Byron Bay leads Australia in solar electric vehicle use
It could happen, soon.
The Echonetdaily article on Friday (April 15) was timely. Australia could lead the world in solar-powered electric vehicles, although the headline is a bit of a misnomer because the vehicles we currently know and use cannot be directly powered by the sun.
Solar powered vehicles designed by researchers and students are run every year in a race from Darwin to Adelaide, but these are not your everyday commuter cars, they are purpose built, ultralight, wind-resistant, experimental, single person ‘frames’ with a small electric motor powered by solar cells which are plastered on every square nanometre of the vehicle.

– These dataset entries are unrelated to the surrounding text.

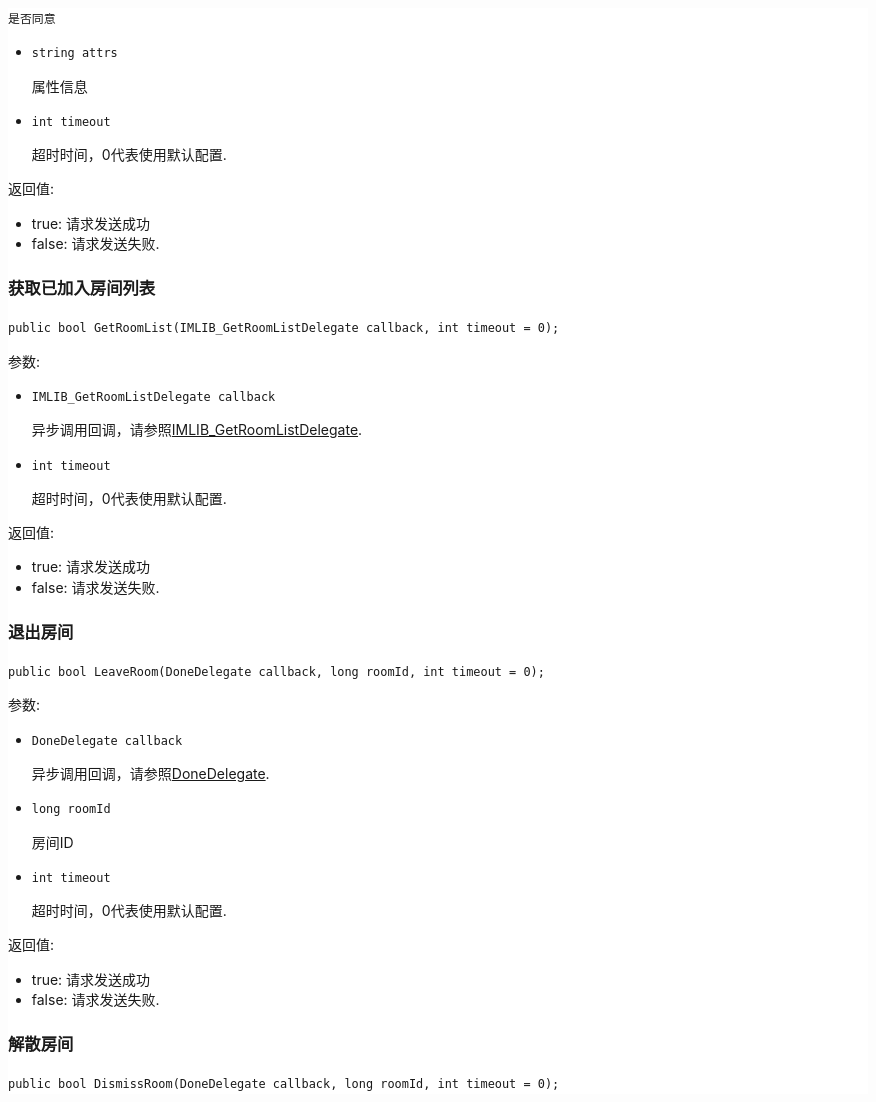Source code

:     是否同意

+ `string attrs`

    属性信息

+ `int timeout`

	超时时间，0代表使用默认配置.

返回值:

+ true: 请求发送成功
+ false: 请求发送失败.


### 获取已加入房间列表

	public bool GetRoomList(IMLIB_GetRoomListDelegate callback, int timeout = 0);
	
参数:

+ `IMLIB_GetRoomListDelegate callback`

	异步调用回调，请参照[IMLIB_GetRoomListDelegate](IMDelegates.md#IMLIB_GetRoomListDelegate).

+ `int timeout`

	超时时间，0代表使用默认配置.

返回值:

+ true: 请求发送成功
+ false: 请求发送失败.


### 退出房间

	public bool LeaveRoom(DoneDelegate callback, long roomId, int timeout = 0);
	
参数:

+ `DoneDelegate callback`

	异步调用回调，请参照[DoneDelegate](../Delegates.md#DoneDelegate).

+ `long roomId`

    房间ID

+ `int timeout`

	超时时间，0代表使用默认配置.

返回值:

+ true: 请求发送成功
+ false: 请求发送失败.


### 解散房间

	public bool DismissRoom(DoneDelegate callback, long roomId, int timeout = 0);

Australia is undertaking considerable research in battery powered vehicles, and two organisations stand out from the many that are driving this idea forward.
Melbourne is the Australian headquarters of Chinese company Brighsun Electric and in December 2015 company engineers fitted lithium batteries to a tourist bus which ran from Melbourne to Sydney without recharging.
The journey was completed in a little over 13 hours.
EV Works in Perth began operations in 2009 and fits electric motors to a range of family cars, even older models such as a 1990 BMW 318 and a 1995 Volvo 960.
The company recently completed a corporate order for converting 11 Ford Focus cars to electric use, and the RAC (Western Australia’s equivalent to the NRMA) has installed charging stations between Perth and major towns in tourist region of the south west.
Present technology allows an electric car to reach speeds of 120 kilometres per hour, run about 200 kilometres on a charge, and recharge in as little as 30 minutes.
This is fine for local travel, and with solar charging, costs of owning and running an electric vehicle are very reasonable.
Byron Bay TramLink (of which I am the proponent,) plans to run trams and light rail vehicles on portion of the disused north coast railway.
It would have been a simple matter to clean up the tracks, run an overhead wire, put the trams on the tracks, plug into the mains and Byron Bay has a tourist transport service.
With changes in battery technology and the need for sustainable energy it would have been negligent to overlook the possibilities of battery power for the Byron Bay TramLink operation.
A United States engineering company which specialises in light rail and tramway construction has fitted a former Melbourne tram with lithium batteries and during trial runs the tram carried a full load of 76 passengers at speeds of up to 40 kilometres per hour for 10 hours.
Electric transport is here, let’s all enjoy the benefits and get on board to help clean up our planet.